Il est intéressant d’observer comment les frontières de l’intelligence ont évolué. Spatialement d’abord ; l’émergence de la société de l’information a transformé les lieux du savoir. Essentiellement en décentralisant la connaissance, qui est désormais accessible de partout, à tout moment. Le philosophe Michel Serres estime qu’il s’agit de l’éclatement de la page comme format étalon qui a codifié notre société en rectangles isolés.

C’est aussi une évolution cognitive, avec une redéfinition des capacités de l’attention, constamment sollicitée, de la mémoire, digitalement étendue, et de la connaissance, virtuellement infinie.

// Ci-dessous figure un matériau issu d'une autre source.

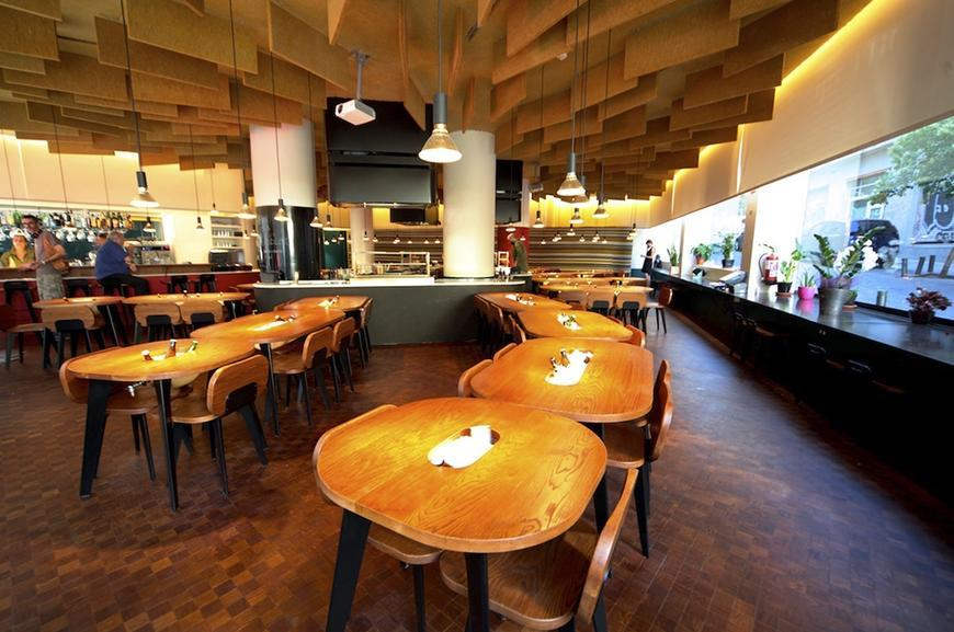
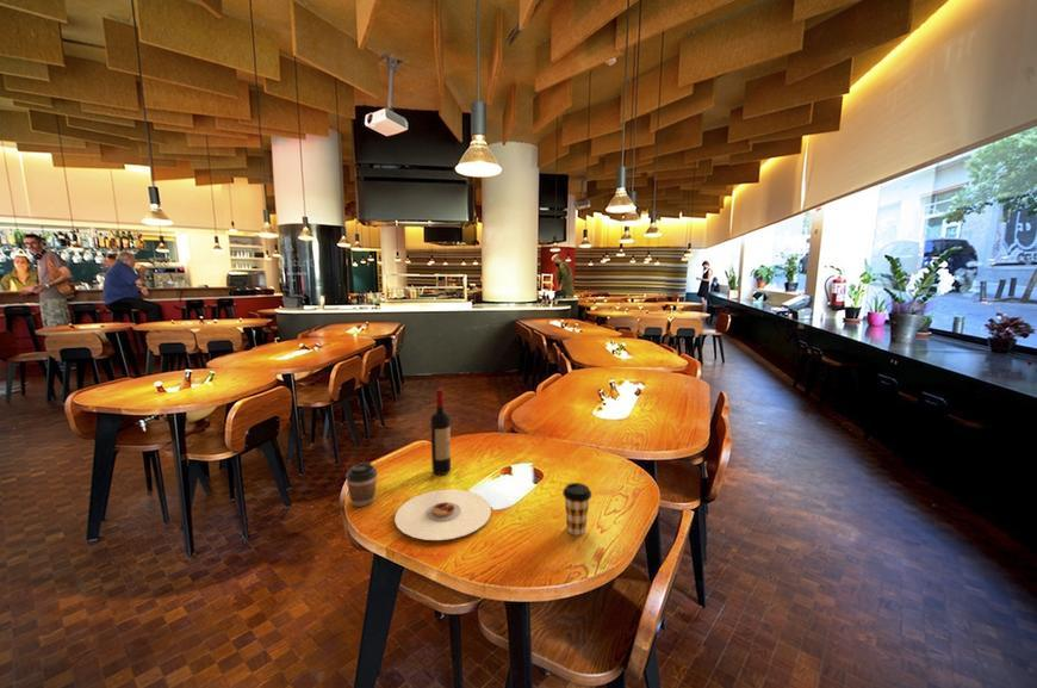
+ coffee cup [561,482,592,537]
+ wine bottle [429,388,452,476]
+ plate [393,489,492,541]
+ coffee cup [344,460,378,508]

Cadastre rural, plans des villes, ou d’urbanisme, bleu des architectes, projets de construction, dessins des salles publiques et des chambres intimes… miment, par leurs quadrillages doux et paginés, le pagus de nos ancêtres, carrés ensemencés de luzerne ou lopins de terre labourés, sur la dureté desquels le paysan laissait la trace du sol ; le sillon, déjà, écrivait sa ligne sur cet espace découpé. Voilà l’unité spatiale de perception, d’action, de pensée, de projet, voilà le multimillénaire format, presque aussi prégnant à nous autres hommes, au moins les Occidentaux, qu’aux abeilles l’hexagone.
Michel Serres, Petite Poucette, Éditions du Pommier, coll. Manifestes, 2012

Nouvelles permissions de l’expression

Depuis le début des années 90, le développement de l’ordinateur personnel et, avec lui, de l’imprimante personnelle, a créé une rupture sans précédent. Chacun a désormais la possibilité de créer une forme visuelle avec les codes de la production professionnelle. C’est la question que pose Yoann Bertranby dans son ouvrage Tout le monde est graphiste :

Vous n’avez pas manqué de remarquer la multiplication des productions imprimées autour de nous qui relèvent de la «production maison». Je parle de […] tous ces documents infographiés qui nous arrivent dans les mains sans être passés par celles d’un graphiste professionnel. Cette matière débordante, à la fois protéiforme et normalisée, m’interroge sur le métier que j’envisage de faire : graphiste. Car, si cette création graphique « sauvage » remplissait sa fonction, puisque sa forme en est imbibée — tout à fait inconsciemment ; à quoi la professionnalisation du graphisme servirait-elle ? À quoi les graphistes professionnels servent-ils ? Et à quoi vais-je servir, moi ?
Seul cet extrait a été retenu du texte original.